Do you remember the first time you were asked to design a project to USGBC’s LEED standards? And how quickly incorporating its requirements went from unusual to commonplace?
I know in my career, LEED certification (and, generally speaking, the focused and measured effort to minimize environmental impact of construction) grew to its place of dominance slowly. Although the first draft of the standard was released in 2000, it didn’t fully take off until a few years later. Then one by one, over time, projects began to gradually shift our collective focus until we found ourselves in a place where nearly every major commercial project was either seeking LEED certification or being designed to meet their standards. And that’s not just perception – according to the USGBC, there were 296 certifications in 2006, and that grew to over 67,000 cumulative certifications by 2018.
Fast-forward to the birth of the healthy building movement. My first introduction to the occupant-focused WELL standard came in 2014 with a splash. The inclusion of the Circadian Lighting credit created quite the dust-up in the lighting industry, but the broader movement towards a focus on occupant health and wellbeing seemed like it would follow the trend set by LEED – a slow, steady adoption as the kinks of the system got worked out, and then an exponential increase in adoption until its philosophy and ideas became commonplace. According to the IWBI, the standard was on that very track with 80 projects certified in 2015, and 4,000 projects cumulatively certified by early 2020. In other words, the beginning of the pandemic.
And now, as those who are able to work from home continue to do so, we’re taking some of the time that we’ve reclaimed from our commutes to think about what it means to return to normal. What is the future of corporate elevator lobbies, and will they be different from hotel elevator lobbies? How do we help instill confidence in the traveling public to return to our airports? How do we help bring back the communal gathering events in our arenas and convention centers in a way that ensures the safety and wellbeing of the public?

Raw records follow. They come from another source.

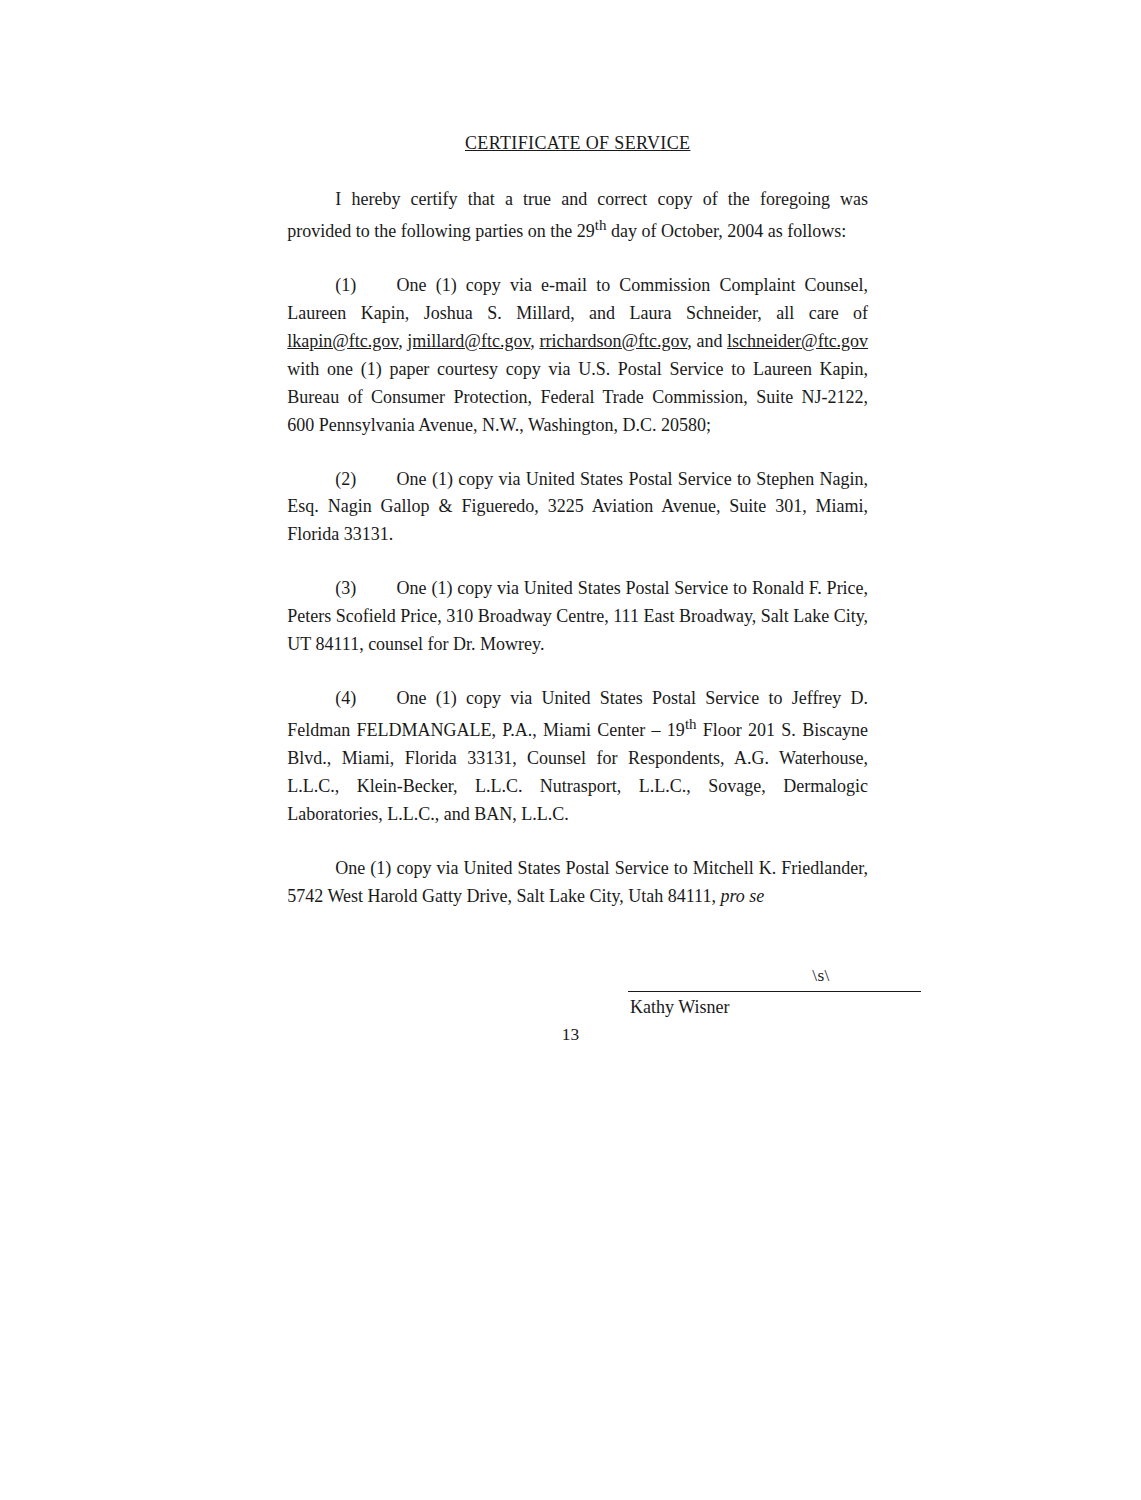CERTIFICATE OF SERVICE
I hereby certify that a true and correct copy of the foregoing was provided to the following parties on the 29th day of October, 2004 as follows:
(1) One (1) copy via e-mail to Commission Complaint Counsel, Laureen Kapin, Joshua S. Millard, and Laura Schneider, all care of lkapin@ftc.gov, jmillard@ftc.gov, rrichardson@ftc.gov, and lschneider@ftc.gov with one (1) paper courtesy copy via U.S. Postal Service to Laureen Kapin, Bureau of Consumer Protection, Federal Trade Commission, Suite NJ-2122, 600 Pennsylvania Avenue, N.W., Washington, D.C. 20580;
(2) One (1) copy via United States Postal Service to Stephen Nagin, Esq. Nagin Gallop & Figueredo, 3225 Aviation Avenue, Suite 301, Miami, Florida 33131.
(3) One (1) copy via United States Postal Service to Ronald F. Price, Peters Scofield Price, 310 Broadway Centre, 111 East Broadway, Salt Lake City, UT 84111, counsel for Dr. Mowrey.
(4) One (1) copy via United States Postal Service to Jeffrey D. Feldman FELDMANGALE, P.A., Miami Center – 19th Floor 201 S. Biscayne Blvd., Miami, Florida 33131, Counsel for Respondents, A.G. Waterhouse, L.L.C., Klein-Becker, L.L.C. Nutrasport, L.L.C., Sovage, Dermalogic Laboratories, L.L.C., and BAN, L.L.C.
One (1) copy via United States Postal Service to Mitchell K. Friedlander, 5742 West Harold Gatty Drive, Salt Lake City, Utah 84111, pro se
\s\
Kathy Wisner
13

We’re trying to solve an issue that has been fundamentally brewing underneath of the surface of design – how do we make our spaces healthier for occupants? Given the state of the world, though, I think it’s easy to lose the true value of this conversation by focusing only on the virus. What this moment in time is teaching us, if we’re willing to listen, is that those millions of square feet of empty office buildings, convention centers, hotels and gatherings spaces could all benefit from healthy building principles, even during non-pandemic times.
Our spaces would be better, and perhaps more occupiable during the next pandemic (and there will be another), if we incorporated wellness design principles like improved access to daylight to help regulate our circadian rhythms and support our immune systems, increased natural or mixed-mode ventilation to improve the quality of air we breathe, high-quality water treatment and opportunities to keep ourselves active. If we chose to listen during this time and not just react to the immediacy of the virus, this interim can become a fundamental inflection point, a time to push the healthy building movement to grow faster and become more dominant, so that healthy building choices become fundamental, commonplace and “assumed” as green building principles. The universe has decided to show us as a design community that we don’t have to wait for that organic growth and evolution. It’s time to stop passively following and start leading the change.